I could go further: Why is it that all the Jewish characters look like profiles in a Nazi physiognomy textbook (except Jesus and his disciples who are all 6-footers and look like they come from Hyannisport)? Why does Satan travel among Jewish children and turn them into demons? But the case has already been made quite well.

Incidentally, not all of Gibson's editorial decisions tell in favor of anti-Semitism (though none tell against it); sometimes he seems to include things just for the sake of adding to the film's sadism quotient. The most obvious example is Jesus's interminable flogging and torture, which garners a few non-graphic sentences in some of the Gospels, but becomes the shlock-horror frontespiece of the film. I believe the current Vatican line is that Catholics should not focus their attention on Jesus's physical suffering, but that can't matter much to Gibson, who is closely connected to a pre-Enlightenment splinter group that thinks that the throne of St. Peter is vacant.
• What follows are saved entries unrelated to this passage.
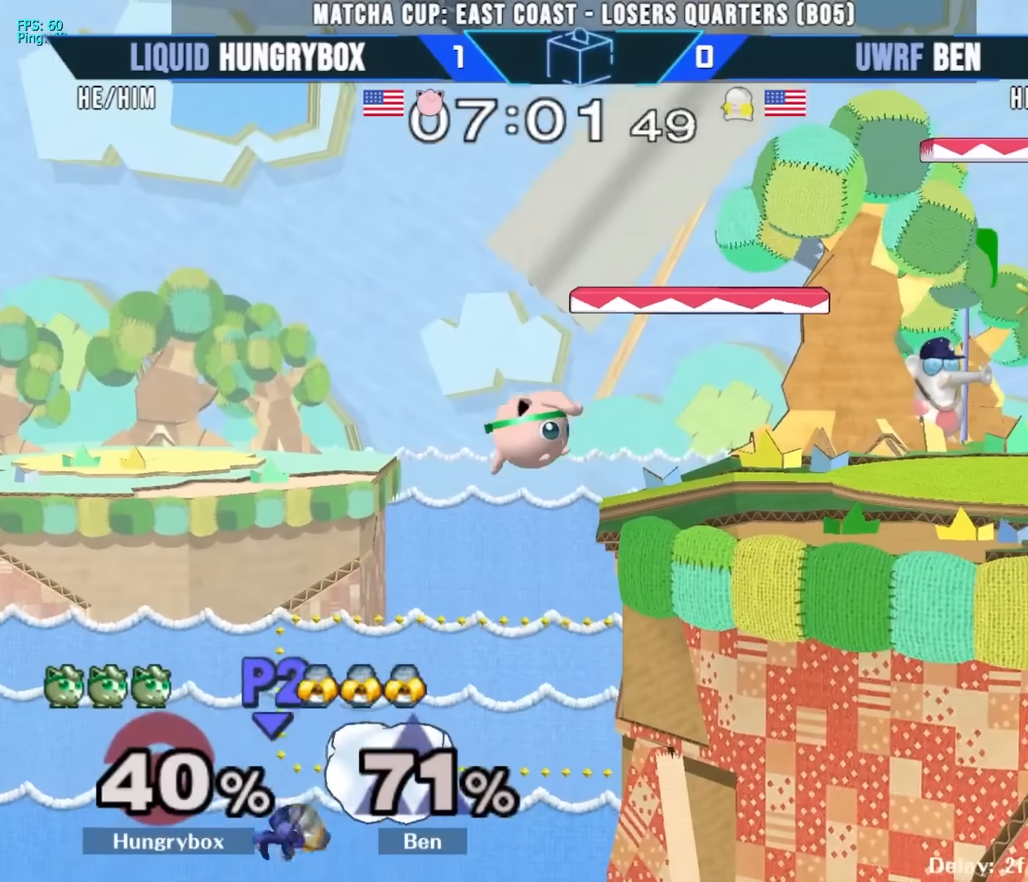
{"buttons": [], "left_stick": "center", "right_stick": "center", "events": [[217, "left_stick", "center"]]}
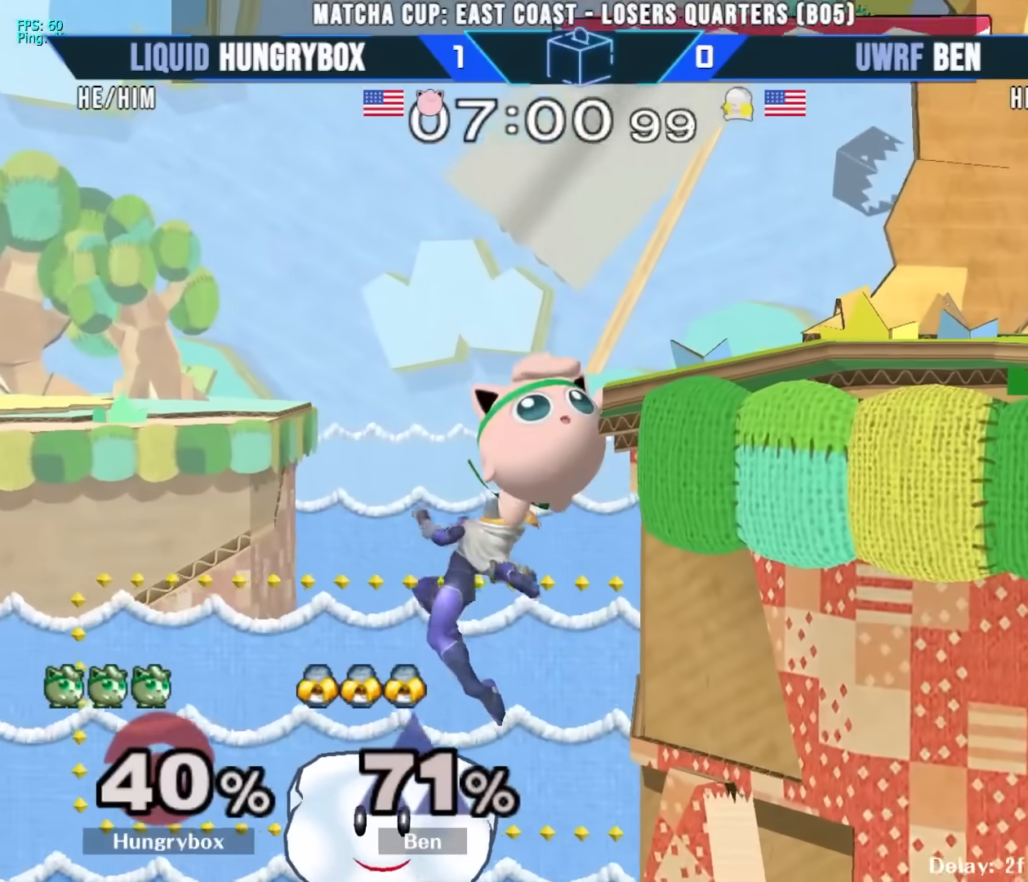
{"buttons": [], "left_stick": "center", "right_stick": "center", "events": [[167, "left_stick", "down"], [300, "left_stick", "up"], [333, "right_stick", "down"], [350, "left_stick", "down-right"], [417, "Z", "down"], [417, "left_stick", "center"], [417, "right_stick", "center"], [500, "Z", "up"]]}
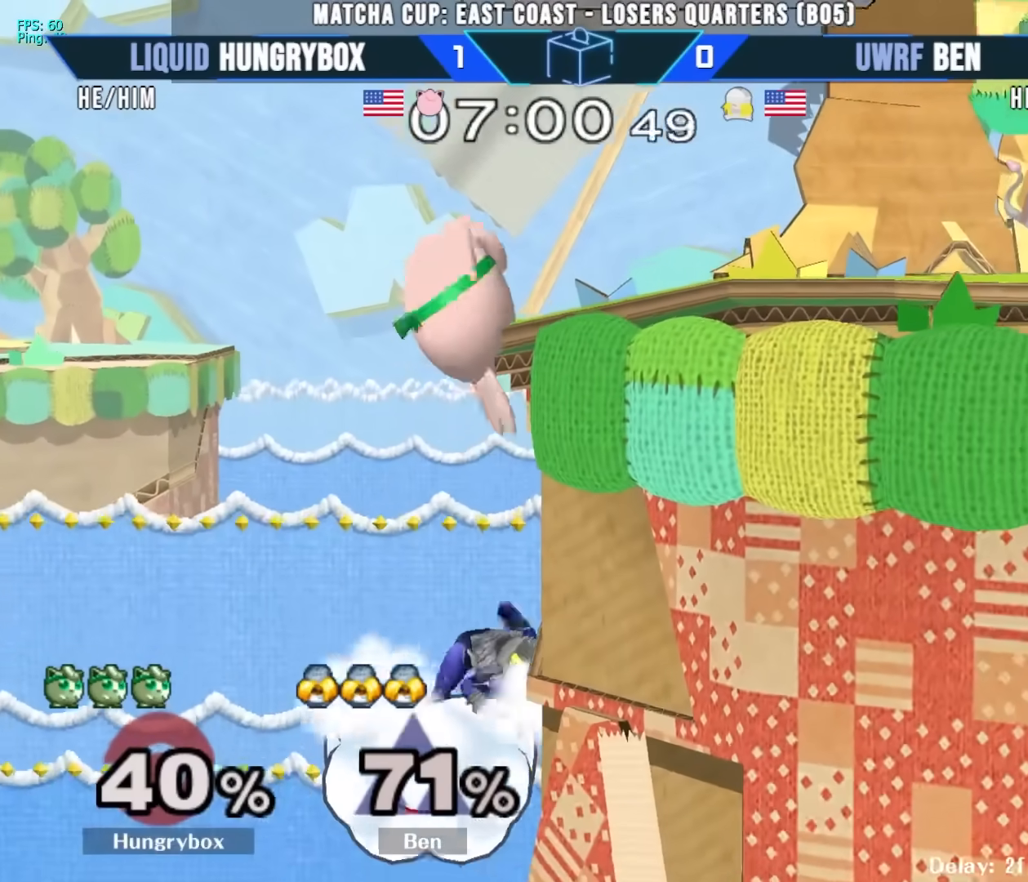
{"buttons": [], "left_stick": "down", "right_stick": "center", "events": [[33, "Z", "down"], [100, "Z", "up"], [100, "left_stick", "right"], [167, "Z", "down"], [217, "Z", "up"], [267, "Z", "down"], [317, "Z", "up"], [333, "left_stick", "down"], [350, "Z", "down"], [417, "Z", "up"]]}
Apropos of mainstream/sane Catholicism, one correspondent writes:

"His blood be upon us and our children" cannot be understood to extend beyond a handful of generations (seven at the very most). [Where does the number seven come from?--ed.](This is called "higher criticism"). Therefore to say that Jews in the Middle Ages, or contemporary Jews, or even Second Century Jews bore any responsibility for the crucifixion greater than that of Man generally is an error. Furthermore to impute the guilt of the crowd that cried out to people at home minding their own business or to their children is irrational.

To paraphrase the grammar (though not the vocabulary) of Father Andrew Greeley, this film is sadomasochistic pornography that has nothing to do with Jesus.